2. Legal & Regulatory
- Litigation and Legal Liabilities – risks related to litigation/ lawsuits against the company.
- Regulation – risks related to compliance, GDPR, and new legislation.
- Environmental / Social – risks related to environmental regulation and to data privacy.
- Taxation & Government Incentives – risks related to taxation and changes in government incentives.
3. Production
- Costs – risks related to costs of production including commodity prices, future contracts, inventory.
- Supply Chain – risks related to the company’s suppliers.
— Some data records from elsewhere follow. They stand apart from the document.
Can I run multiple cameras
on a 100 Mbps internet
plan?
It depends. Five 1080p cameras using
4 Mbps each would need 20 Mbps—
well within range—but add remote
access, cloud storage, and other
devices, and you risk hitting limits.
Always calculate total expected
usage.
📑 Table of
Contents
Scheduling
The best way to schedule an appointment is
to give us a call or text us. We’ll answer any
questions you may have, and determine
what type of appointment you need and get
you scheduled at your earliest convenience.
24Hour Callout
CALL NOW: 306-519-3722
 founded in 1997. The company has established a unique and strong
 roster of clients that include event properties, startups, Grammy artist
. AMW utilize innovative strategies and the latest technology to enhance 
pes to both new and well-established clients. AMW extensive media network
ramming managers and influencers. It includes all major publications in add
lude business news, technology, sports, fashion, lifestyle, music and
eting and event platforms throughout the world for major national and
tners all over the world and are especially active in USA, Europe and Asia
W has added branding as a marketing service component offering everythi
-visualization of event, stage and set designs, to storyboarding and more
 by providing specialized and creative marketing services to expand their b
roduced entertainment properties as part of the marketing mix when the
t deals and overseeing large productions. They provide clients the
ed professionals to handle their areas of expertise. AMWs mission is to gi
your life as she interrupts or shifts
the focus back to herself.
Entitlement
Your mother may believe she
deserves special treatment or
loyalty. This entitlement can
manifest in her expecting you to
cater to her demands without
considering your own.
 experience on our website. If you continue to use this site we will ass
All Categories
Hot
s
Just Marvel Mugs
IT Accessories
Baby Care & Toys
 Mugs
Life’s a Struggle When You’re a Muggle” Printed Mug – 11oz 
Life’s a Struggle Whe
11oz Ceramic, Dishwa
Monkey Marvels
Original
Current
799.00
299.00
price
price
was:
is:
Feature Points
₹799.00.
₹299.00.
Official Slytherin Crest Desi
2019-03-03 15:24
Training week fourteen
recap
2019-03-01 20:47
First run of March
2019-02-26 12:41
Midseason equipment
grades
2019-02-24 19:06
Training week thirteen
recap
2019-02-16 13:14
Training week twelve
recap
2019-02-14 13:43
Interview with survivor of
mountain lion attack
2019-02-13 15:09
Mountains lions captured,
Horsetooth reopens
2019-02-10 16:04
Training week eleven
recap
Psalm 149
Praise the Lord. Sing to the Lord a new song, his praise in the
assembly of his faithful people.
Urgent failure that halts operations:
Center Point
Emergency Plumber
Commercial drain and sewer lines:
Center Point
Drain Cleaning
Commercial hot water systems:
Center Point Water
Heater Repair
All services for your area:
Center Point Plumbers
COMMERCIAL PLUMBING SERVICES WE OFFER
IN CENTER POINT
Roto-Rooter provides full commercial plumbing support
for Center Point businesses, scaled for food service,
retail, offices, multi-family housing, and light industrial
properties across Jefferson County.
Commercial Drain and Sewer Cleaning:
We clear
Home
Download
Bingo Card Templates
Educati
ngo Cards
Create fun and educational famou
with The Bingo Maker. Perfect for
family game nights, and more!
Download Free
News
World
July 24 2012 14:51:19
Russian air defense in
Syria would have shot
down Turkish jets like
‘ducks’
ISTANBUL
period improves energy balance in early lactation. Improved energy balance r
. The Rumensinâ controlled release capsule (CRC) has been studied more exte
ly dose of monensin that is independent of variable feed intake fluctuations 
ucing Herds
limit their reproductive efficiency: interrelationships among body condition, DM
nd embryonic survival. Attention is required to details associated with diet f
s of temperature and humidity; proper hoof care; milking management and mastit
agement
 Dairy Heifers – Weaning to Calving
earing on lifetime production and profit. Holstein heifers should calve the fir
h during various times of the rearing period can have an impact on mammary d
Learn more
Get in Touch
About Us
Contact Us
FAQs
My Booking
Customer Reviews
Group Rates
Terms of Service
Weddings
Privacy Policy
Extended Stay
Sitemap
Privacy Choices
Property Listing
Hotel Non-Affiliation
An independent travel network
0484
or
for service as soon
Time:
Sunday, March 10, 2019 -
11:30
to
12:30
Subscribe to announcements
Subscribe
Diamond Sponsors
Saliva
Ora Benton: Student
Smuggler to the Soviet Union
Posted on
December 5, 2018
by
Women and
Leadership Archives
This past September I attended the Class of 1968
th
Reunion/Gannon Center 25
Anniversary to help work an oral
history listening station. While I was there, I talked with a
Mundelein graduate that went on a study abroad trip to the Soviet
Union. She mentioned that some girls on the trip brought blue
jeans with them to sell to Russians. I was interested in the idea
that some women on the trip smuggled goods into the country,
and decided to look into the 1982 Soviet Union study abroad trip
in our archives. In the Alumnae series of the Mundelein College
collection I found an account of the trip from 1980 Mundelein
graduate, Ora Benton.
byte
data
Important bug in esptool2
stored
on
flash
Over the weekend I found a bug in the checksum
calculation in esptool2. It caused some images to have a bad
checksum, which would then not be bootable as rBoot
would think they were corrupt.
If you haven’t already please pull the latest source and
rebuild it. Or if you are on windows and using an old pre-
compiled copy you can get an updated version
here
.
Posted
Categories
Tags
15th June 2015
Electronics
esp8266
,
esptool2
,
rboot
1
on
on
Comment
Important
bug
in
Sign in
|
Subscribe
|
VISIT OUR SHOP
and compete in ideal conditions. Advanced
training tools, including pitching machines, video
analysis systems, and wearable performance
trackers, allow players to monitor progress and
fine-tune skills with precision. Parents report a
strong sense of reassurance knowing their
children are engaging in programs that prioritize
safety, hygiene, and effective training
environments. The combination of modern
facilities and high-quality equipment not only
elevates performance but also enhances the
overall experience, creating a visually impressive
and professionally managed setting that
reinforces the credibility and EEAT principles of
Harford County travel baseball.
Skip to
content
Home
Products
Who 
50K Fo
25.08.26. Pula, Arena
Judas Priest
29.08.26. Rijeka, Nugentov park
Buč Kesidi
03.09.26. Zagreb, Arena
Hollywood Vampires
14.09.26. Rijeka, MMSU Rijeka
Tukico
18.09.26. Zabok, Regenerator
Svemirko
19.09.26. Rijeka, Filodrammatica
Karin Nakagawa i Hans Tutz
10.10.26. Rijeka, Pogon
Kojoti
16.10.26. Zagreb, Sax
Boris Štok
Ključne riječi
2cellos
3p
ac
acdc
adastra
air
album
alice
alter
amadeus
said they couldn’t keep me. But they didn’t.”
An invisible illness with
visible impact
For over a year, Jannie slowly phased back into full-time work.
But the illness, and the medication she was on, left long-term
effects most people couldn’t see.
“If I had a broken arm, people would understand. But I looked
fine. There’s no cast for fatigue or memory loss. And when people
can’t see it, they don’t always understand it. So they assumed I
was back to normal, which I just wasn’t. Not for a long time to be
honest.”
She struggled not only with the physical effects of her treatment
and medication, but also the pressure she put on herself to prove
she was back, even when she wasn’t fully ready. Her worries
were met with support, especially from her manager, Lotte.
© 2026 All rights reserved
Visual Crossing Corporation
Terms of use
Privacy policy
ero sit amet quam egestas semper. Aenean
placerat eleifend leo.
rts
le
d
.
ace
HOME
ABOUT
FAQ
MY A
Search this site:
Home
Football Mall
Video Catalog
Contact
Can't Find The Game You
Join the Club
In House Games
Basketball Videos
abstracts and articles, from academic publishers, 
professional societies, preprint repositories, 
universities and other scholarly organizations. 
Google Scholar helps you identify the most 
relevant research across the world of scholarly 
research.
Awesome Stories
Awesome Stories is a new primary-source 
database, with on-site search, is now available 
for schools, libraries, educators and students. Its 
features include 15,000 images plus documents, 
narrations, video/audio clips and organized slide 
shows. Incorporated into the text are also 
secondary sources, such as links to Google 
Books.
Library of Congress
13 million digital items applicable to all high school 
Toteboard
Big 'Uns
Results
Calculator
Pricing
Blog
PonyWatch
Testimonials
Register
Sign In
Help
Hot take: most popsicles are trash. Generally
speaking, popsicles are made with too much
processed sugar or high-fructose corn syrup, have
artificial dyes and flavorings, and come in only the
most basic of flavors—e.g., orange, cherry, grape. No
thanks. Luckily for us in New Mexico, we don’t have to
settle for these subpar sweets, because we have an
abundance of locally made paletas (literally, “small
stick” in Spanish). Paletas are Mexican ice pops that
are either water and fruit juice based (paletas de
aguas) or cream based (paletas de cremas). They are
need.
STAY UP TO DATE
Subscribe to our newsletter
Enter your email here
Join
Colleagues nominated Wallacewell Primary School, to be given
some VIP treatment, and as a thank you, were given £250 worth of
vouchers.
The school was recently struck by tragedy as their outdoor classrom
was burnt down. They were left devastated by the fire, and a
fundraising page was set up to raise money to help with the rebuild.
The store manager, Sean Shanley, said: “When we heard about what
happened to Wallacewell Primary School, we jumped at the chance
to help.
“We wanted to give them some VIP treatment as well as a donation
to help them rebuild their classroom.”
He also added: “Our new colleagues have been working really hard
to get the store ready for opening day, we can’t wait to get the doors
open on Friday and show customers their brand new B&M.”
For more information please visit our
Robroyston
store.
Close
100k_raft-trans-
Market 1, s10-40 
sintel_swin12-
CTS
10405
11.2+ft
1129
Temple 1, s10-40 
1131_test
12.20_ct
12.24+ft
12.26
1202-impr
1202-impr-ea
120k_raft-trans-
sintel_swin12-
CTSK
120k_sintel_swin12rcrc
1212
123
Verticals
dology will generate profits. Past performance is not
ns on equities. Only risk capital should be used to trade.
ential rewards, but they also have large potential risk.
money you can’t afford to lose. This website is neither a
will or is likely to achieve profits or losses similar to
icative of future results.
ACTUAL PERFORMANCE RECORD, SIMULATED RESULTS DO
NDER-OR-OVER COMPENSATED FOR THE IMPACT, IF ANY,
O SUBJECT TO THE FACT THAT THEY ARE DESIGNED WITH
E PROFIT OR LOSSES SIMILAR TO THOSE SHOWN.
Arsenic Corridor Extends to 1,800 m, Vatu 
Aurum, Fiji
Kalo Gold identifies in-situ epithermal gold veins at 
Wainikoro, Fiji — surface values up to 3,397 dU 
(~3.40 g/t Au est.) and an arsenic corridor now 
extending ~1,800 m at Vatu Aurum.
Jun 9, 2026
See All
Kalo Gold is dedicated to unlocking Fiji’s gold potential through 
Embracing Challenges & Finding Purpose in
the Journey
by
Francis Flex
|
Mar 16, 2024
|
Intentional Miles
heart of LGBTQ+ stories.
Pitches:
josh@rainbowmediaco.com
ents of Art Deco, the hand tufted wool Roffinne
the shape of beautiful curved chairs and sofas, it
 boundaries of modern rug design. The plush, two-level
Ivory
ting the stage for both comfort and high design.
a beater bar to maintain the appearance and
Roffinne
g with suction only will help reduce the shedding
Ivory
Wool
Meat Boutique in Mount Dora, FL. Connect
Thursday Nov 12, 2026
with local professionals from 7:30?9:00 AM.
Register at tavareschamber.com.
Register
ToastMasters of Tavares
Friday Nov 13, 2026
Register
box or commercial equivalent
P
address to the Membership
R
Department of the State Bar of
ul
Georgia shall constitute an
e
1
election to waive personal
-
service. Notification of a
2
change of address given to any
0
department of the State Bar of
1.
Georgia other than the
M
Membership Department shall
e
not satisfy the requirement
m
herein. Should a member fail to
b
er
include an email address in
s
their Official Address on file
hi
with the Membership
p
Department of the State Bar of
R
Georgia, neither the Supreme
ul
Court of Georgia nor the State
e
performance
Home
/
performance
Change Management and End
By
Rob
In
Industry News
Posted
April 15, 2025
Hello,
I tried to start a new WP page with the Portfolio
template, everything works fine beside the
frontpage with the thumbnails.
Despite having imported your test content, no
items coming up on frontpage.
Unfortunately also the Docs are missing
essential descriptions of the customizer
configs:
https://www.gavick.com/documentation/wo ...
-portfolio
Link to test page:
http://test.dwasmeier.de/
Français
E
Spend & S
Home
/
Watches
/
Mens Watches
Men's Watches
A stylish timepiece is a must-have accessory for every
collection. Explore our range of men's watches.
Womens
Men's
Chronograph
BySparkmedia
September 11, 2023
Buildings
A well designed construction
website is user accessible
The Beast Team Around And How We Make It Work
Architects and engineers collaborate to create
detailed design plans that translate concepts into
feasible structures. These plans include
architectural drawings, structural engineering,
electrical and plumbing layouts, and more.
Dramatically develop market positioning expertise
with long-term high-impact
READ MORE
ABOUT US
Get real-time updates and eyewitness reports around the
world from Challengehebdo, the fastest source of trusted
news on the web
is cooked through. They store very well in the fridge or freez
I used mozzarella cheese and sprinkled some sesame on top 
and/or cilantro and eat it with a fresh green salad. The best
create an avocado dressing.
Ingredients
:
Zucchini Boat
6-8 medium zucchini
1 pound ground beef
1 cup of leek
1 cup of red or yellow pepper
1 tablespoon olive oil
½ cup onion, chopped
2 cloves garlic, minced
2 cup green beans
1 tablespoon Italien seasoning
- Manufacturing – risks related to the company’s manufacturing process including product quality and product recalls.
- Human Capital – risks related to recruitment, training and retention of key employees, employee relationships & unions labor disputes, pension, and post retirement benefits, medical, health and welfare benefits, employee misconduct, employee litigation.
4. Technology & Innovation
- Innovation / R&D – risks related to innovation and new product development.
- Technology – risks related to the company’s reliance on technology.
- Cyber Security – risks related to securing the company’s digital assets and from cyber attacks.
- Trade Secrets & Patents – risks related to the company’s ability to protect its intellectual property and to infringement claims against the company as well as piracy and unlicensed copying.
5. Ability to Sell
- Demand – risks related to the demand of the company’s goods and services including seasonality, reliance on key customers.
- Competition – risks related to the company’s competition including substitutes.
- Sales & Marketing – risks related to sales, marketing, and distribution channels, pricing, and market penetration.
- Brand & Reputation – risks related to the company’s brand and reputation.
6. Macro & Political
- Economy & Political Environment – risks related to changes in economic and political conditions.
- Natural and Human Disruptions – risks related to catastrophes, floods, storms, terror, earthquakes, coronavirus pandemic/COVID-19.
- International Operations – risks related to the global nature of the company.
- Capital Markets – risks related to exchange rates and trade, cryptocurrency.